Klimakatastrophen im Kino

Roland Emmerichs Thriller "The Day After Tomorrow" konfrontiert die Welt mit ihrer Verletzbarkeit

Klimakatastrophen im Kino
Foto: CINETEXT

Kunst kann die Welt nicht verändern. Sie kann sie beschreiben, analysieren und kritisieren, das Publikum allenfalls für ein paar Augenblicke beeinflussen. Vor drei Jahren kam Roland Emmerichs Umwelt-Thriller "The Day After Tomorrow" ins Kino.

Wie eine Studie des Potsdam-Institutes für Klimafolgenforschung (PIK) damals ermittelte, verhalf die Geschichte über eine neue, von Menschen verursachte Eiszeit in den nördlichen Breiten dem Thema Klimaschutz in Deutschland zu breiterer Aufmerksamkeit. Viele Menschen setzten sich - in den meisten Fällen erstmals - mit der Rolle der Ozeane auseinander und plädierten für eine engagierte Klimapolitik; sogar die Ökosteuer verbesserte in diesem Zusammenhang ihr Image.

82 Prozent der befragten Kinozuschauer nahmen eine klare Botschaft mit nach Hause: "Wir müssen den Klimawandel unbedingt aufhalten."

Nachweisbare Folgen hatte das natürlich nicht. "The Day After Tomorrow" ist auch nur ein Film. In den USA, wo Emmerichs 132 Millionen Dollar teures Werk sehr gut lief, setzte 2004 bekanntlich auch kein massiver Bewusstseinswandel ein. Den schaffte erst eine reale Naturgewalt: Hurrikan Katrina zerstörte 2005 die amerikanische Stadt New Orleans - und gleichzeitig die Illusion, Herr über die klimatischen Verhältnisse zu sein.

Roland Emmerich und sein Film stehen in einer langen Tradition. Kino - man denke nur an "Titanic" - ist ohne Katastrophen nicht denkbar. Und ohne schlechtes Wetter schon gar nicht. Was wäre Ridley Scotts "Blade Runner" ohne unheilschwangeren Dauerregen?

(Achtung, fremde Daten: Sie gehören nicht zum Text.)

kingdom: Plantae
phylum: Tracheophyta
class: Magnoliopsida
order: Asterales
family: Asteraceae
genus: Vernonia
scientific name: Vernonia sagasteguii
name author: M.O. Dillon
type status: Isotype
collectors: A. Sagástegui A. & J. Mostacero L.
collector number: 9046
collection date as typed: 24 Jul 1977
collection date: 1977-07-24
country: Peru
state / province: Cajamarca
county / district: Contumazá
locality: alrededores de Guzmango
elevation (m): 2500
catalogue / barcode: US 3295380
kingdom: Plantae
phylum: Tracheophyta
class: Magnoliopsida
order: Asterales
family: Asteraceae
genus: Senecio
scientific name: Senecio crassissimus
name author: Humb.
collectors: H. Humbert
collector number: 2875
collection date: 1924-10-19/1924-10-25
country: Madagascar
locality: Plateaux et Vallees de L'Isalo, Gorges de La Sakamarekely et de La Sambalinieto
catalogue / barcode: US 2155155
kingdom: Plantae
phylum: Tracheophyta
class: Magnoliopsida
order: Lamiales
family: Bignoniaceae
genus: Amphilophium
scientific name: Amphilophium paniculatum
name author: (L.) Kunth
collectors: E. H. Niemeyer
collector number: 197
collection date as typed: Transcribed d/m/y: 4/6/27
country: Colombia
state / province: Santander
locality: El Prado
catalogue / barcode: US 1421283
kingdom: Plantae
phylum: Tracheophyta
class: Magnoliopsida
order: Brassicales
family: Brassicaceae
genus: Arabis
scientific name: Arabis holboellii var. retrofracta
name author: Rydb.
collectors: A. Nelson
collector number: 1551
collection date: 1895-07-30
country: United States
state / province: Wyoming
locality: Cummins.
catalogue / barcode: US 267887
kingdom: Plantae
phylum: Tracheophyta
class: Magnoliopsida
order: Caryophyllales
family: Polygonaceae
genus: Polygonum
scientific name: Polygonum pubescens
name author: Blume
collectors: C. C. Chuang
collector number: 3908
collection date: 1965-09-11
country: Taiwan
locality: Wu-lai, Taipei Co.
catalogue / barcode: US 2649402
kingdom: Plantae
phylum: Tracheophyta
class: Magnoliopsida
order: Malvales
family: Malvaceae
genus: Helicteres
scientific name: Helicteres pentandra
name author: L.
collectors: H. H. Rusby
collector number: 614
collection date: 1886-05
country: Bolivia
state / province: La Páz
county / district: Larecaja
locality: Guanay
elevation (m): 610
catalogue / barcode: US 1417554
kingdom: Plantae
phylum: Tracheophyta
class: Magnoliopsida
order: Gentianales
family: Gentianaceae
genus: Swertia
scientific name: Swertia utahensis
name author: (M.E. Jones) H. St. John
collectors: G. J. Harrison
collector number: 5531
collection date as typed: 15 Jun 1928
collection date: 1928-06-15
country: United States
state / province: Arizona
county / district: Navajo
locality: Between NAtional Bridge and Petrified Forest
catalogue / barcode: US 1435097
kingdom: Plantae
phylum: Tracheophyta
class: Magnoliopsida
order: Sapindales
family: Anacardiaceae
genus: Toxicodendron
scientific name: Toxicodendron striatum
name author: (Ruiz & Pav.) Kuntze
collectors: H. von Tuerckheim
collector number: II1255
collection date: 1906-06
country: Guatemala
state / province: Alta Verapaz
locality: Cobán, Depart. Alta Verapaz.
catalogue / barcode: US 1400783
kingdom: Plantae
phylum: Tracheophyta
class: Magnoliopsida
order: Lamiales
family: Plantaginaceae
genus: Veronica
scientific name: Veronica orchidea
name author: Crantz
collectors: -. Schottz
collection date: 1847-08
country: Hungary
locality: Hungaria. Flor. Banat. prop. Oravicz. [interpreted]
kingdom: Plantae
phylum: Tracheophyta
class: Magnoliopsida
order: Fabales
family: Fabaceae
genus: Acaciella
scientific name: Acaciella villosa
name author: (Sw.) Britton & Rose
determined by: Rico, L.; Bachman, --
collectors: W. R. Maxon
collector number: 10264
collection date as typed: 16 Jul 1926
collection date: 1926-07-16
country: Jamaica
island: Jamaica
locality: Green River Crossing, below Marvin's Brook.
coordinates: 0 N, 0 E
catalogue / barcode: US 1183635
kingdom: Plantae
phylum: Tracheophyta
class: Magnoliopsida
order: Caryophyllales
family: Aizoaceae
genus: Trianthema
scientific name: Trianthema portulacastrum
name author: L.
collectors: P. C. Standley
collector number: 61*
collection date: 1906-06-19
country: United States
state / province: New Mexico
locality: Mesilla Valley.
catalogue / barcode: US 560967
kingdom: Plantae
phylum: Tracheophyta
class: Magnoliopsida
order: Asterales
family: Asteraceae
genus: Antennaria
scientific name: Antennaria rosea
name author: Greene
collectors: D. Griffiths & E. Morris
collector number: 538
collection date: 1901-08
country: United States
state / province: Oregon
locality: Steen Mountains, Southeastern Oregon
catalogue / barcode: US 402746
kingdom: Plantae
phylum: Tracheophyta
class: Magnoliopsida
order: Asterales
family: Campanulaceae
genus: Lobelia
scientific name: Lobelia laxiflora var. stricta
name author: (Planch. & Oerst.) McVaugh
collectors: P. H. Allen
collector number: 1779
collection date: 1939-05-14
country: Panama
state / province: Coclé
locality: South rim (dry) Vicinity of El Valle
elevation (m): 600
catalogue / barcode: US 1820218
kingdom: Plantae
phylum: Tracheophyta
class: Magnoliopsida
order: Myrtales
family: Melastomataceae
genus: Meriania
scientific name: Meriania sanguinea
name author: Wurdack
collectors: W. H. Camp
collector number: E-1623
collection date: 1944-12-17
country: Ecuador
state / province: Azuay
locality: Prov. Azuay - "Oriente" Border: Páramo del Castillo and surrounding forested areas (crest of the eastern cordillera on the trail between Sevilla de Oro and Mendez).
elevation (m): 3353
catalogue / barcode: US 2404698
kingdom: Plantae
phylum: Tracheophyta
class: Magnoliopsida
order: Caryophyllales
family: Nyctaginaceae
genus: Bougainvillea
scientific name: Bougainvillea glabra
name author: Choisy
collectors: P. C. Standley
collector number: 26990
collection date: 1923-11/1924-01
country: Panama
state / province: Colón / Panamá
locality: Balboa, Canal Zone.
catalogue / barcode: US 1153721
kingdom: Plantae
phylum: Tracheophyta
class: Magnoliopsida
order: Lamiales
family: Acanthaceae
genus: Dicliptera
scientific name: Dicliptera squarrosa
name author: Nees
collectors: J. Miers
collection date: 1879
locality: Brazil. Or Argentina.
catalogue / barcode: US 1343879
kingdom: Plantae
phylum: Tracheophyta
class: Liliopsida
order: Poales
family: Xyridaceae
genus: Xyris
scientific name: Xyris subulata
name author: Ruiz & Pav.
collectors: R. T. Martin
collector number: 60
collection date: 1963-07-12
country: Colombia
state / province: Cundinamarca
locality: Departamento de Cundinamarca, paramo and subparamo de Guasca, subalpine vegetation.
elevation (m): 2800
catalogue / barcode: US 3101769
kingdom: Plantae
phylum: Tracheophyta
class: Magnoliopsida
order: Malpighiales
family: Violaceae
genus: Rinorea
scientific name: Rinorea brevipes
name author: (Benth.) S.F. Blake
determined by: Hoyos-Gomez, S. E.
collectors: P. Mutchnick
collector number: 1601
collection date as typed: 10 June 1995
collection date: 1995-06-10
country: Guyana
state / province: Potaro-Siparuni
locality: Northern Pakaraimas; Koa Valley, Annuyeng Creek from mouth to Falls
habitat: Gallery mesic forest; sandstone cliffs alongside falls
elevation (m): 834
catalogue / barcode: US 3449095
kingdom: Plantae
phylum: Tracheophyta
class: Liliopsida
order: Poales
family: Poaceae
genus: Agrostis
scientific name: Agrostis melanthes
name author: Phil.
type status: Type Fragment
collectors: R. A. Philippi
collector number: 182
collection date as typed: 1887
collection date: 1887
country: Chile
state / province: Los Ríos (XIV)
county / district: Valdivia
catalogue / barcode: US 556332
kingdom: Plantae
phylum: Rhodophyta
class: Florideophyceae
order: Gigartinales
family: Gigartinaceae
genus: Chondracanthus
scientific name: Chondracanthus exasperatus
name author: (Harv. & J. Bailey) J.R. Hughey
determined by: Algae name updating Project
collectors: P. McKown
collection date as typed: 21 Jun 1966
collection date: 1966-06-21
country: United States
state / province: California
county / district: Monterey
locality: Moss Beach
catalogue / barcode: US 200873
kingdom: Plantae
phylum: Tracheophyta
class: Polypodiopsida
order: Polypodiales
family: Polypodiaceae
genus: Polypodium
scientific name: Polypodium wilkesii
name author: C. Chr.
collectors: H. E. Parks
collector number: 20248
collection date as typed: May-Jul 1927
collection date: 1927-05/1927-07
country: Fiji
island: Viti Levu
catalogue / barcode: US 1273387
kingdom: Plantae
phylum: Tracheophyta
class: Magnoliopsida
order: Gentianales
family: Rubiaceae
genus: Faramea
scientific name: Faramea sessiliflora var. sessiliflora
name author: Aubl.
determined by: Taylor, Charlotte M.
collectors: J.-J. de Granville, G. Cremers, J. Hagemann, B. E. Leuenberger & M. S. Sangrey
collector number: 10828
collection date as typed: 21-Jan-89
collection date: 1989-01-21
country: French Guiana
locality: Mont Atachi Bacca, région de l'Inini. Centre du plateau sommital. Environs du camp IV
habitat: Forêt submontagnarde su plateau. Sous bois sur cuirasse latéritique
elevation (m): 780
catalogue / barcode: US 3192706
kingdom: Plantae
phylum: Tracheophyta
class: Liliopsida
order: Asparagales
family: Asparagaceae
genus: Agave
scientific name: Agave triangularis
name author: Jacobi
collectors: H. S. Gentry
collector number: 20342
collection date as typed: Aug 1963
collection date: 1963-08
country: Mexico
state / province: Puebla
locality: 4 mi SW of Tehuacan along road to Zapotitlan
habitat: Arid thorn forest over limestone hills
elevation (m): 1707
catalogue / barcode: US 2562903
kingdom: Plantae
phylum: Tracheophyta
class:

Kino-Klimakatastrophen waren in der guten alten Zeit - sozusagen ante Emmerich - Produkte kranker Hirne oder fremder Mächte. Verrückte Wissenschaftler, Kalte-Kriegs-Gegner oder schlicht Außerirdische waren schnell als Schuldige ausgemacht und zum Happy End eliminiert. Da machte Desaster noch richtig Spaß.

Roland Emmerichs "Day After Tomorrow" konnte, ja musste man 2004 als Kommentar zur Lage der Natur lesen. Klimaforscher warnten in dem Film - naturgemäß erfolglos - die bornierte politische Elite Amerikas vor Klimaerwärmung und Eisschmelze an den Polkappen. Dann brach viel früher als prognostiziert die Katastrophe über New York und Los Angeles herein, die Menschen mussten sich warm anziehen.

Ein Retter, den das Szenario früherer Katastrophenfilme immer in petto hatte, war diesmal nicht in Sicht. Dennis Quaid als prominenter Forscher und verzweifelter Vater, machte sich von Philadelphia auf die beschwerliche Suche nach seinem in New York gestrandeten Sohn.

Dass er ihn wiederfand, gehörte zu den wenigen glücklichen Aspekten des Wetter-Dramas. Am Ende stand eine vage Hoffnung: Dass die Menschen und insbesondere die politisch Handelnden aus ihren Fehlern lernen würden.

Emmerichs Bilder waren von gruseliger Schönheit. Eine Flutwelle suchte New York mit geradezu alttestamentarischer Kraft heim. Später sah man die schockgefrostete Freiheitsstatue, von Eis und Schnee besiegt: Symbol für die Niederlage menschlicher Hybris.

Emmerich arbeitete auch im Fall von "The Day After Tomorrow" mit bekannten Mustern: mit Pathos, Lovestory, Vater-Sohn-Konflikt, leerer politischer Rhetorik und plakativen Klima-Thesen. Die erste Frage, sagte Emmerich, heißt immer: "Wie kann ich Leute gut unterhalten? Und wenn es am Ende noch etwas gibt, das nachdenklich stimmt, dann bin ich sofort dafür. Aber hauptsächlich habe ich den Film gemacht, um zu zeigen, wie sich eine Umweltkatastrophe politisch auswirkt."

Weil jeder weiß oder wissen könnte, wie ernst die Sache ist, haben Klimakatastrophen im Kino ihre Unschuld verloren. Abgesehen von George Millers Pinguin-Komödie "Happy Feet" vielleicht. Da kann man noch lachen, wenn Mumbles und Co. zu den Tönen von "Boogie Wonderland" tanzend austicken. Derweil die Polkappen schmelzen.